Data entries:
####################

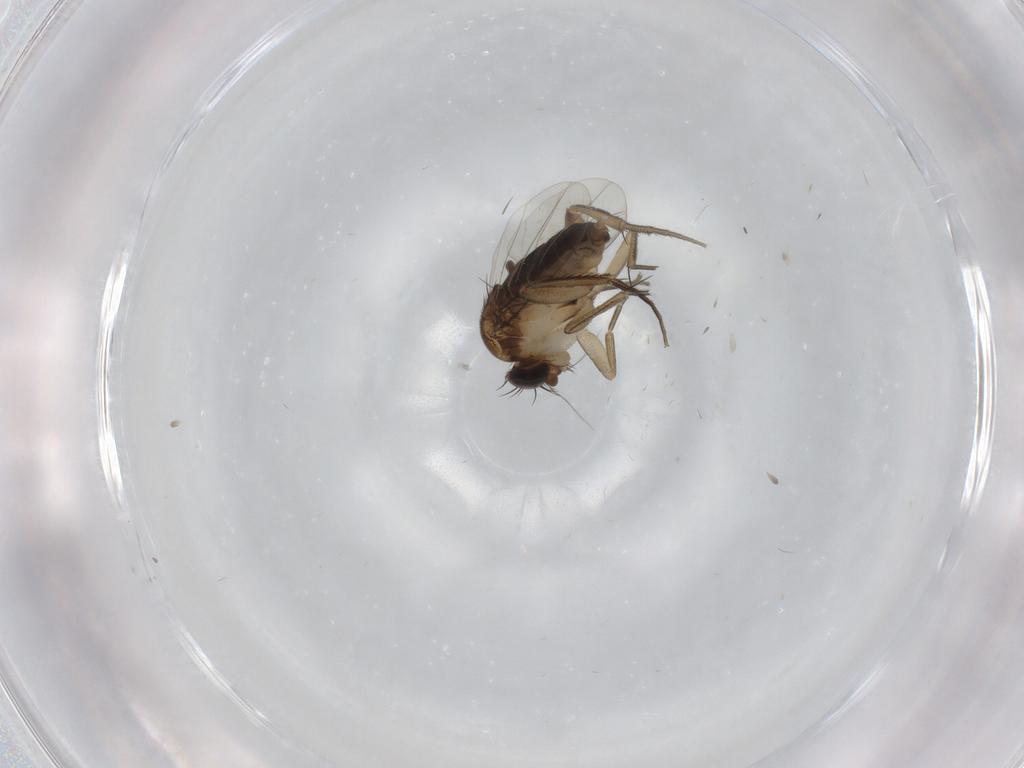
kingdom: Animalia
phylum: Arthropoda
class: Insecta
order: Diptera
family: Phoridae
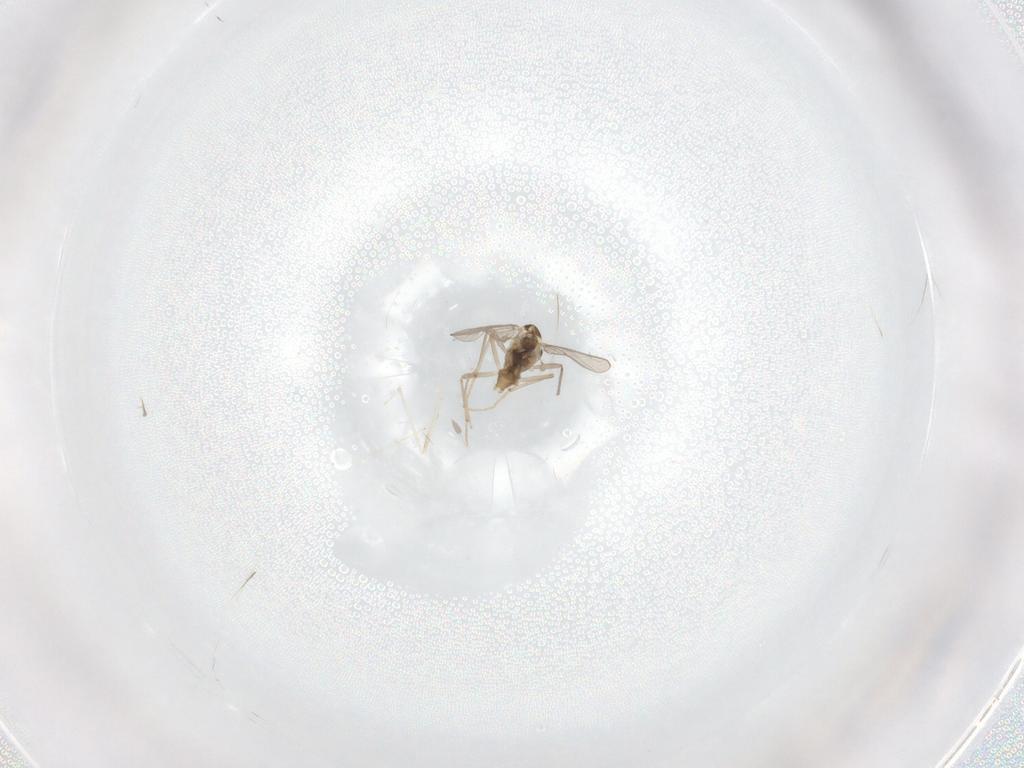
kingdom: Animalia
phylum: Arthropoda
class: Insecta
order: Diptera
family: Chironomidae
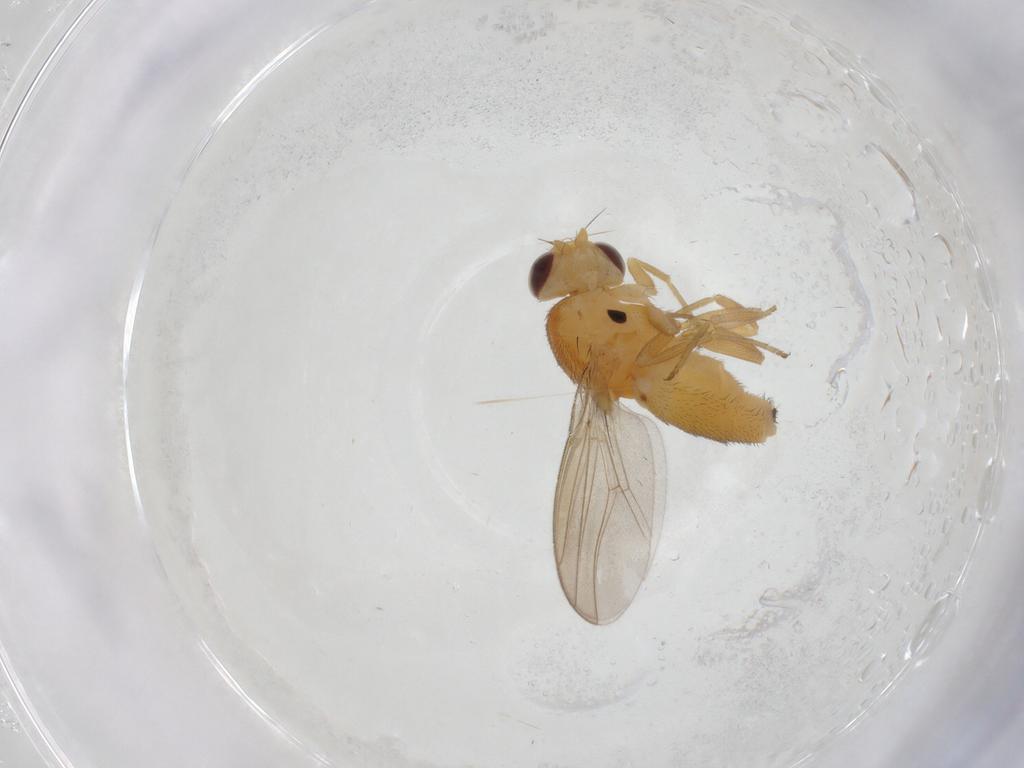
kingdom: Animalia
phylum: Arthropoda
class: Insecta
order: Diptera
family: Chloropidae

####################

REQUIRED WORK — Copy every line of the records above word for word, keeping the original order. Leave out the pictures.

SOLVED PROBLEM —
kingdom: Animalia
phylum: Arthropoda
class: Insecta
order: Diptera
family: Phoridae
kingdom: Animalia
phylum: Arthropoda
class: Insecta
order: Diptera
family: Chironomidae
kingdom: Animalia
phylum: Arthropoda
class: Insecta
order: Diptera
family: Chloropidae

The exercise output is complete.